» Action item
Below are some records; output exactly the lines from the line with "受け取り方法・送料について" to the line with "капака на кондензатора.", both ends kept, and nothing more.
──────── Working data ────────
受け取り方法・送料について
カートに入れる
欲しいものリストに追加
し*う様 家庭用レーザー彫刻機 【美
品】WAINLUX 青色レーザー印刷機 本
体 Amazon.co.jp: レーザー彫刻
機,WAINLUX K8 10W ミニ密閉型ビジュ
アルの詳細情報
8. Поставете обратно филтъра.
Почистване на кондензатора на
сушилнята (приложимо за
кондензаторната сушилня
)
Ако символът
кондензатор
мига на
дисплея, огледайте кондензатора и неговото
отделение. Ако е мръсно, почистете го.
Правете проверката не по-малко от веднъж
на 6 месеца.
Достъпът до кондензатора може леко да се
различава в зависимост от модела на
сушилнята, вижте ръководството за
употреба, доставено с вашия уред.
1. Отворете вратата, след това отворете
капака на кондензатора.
────────
──────── Working data ────────
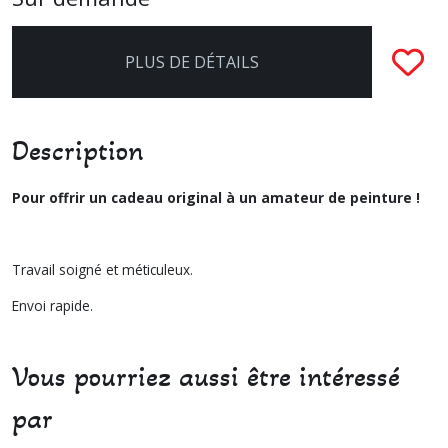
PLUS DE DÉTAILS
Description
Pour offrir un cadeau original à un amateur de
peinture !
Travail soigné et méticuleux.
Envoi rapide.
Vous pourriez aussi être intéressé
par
────────
──────── Working data ────────
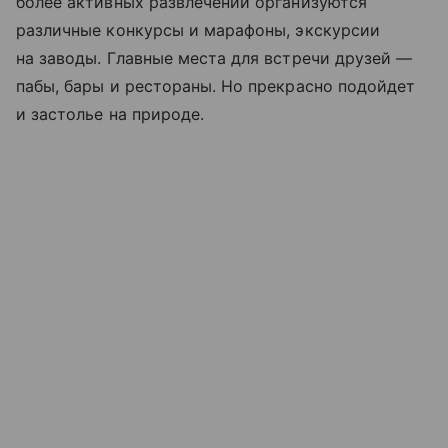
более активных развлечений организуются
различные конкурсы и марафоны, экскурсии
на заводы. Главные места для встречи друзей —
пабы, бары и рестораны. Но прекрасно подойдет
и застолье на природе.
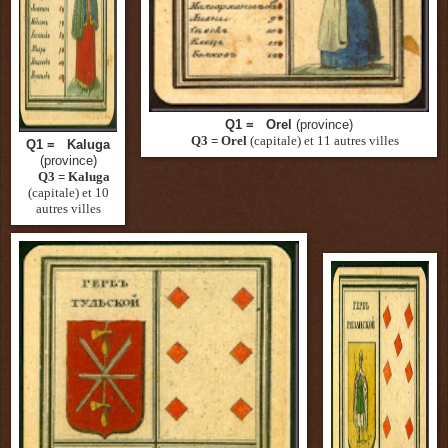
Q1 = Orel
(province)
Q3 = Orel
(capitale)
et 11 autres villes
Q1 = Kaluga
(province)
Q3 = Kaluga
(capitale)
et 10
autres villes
────────
» Answer section
受け取り方法・送料について
カートに入れる
欲しいものリストに追加
し*う様 家庭用レーザー彫刻機 【美
品】WAINLUX 青色レーザー印刷機 本
体 Amazon.co.jp: レーザー彫刻
機,WAINLUX K8 10W ミニ密閉型ビジュ
アルの詳細情報
8. Поставете обратно филтъра.
Почистване на кондензатора на
сушилнята (приложимо за
кондензаторната сушилня
)
Ако символът
кондензатор
мига на
дисплея, огледайте кондензатора и неговото
отделение. Ако е мръсно, почистете го.
Правете проверката не по-малко от веднъж
на 6 месеца.
Достъпът до кондензатора може леко да се
различава в зависимост от модела на
сушилнята, вижте ръководството за
употреба, доставено с вашия уред.
1. Отворете вратата, след това отворете
капака на кондензатора.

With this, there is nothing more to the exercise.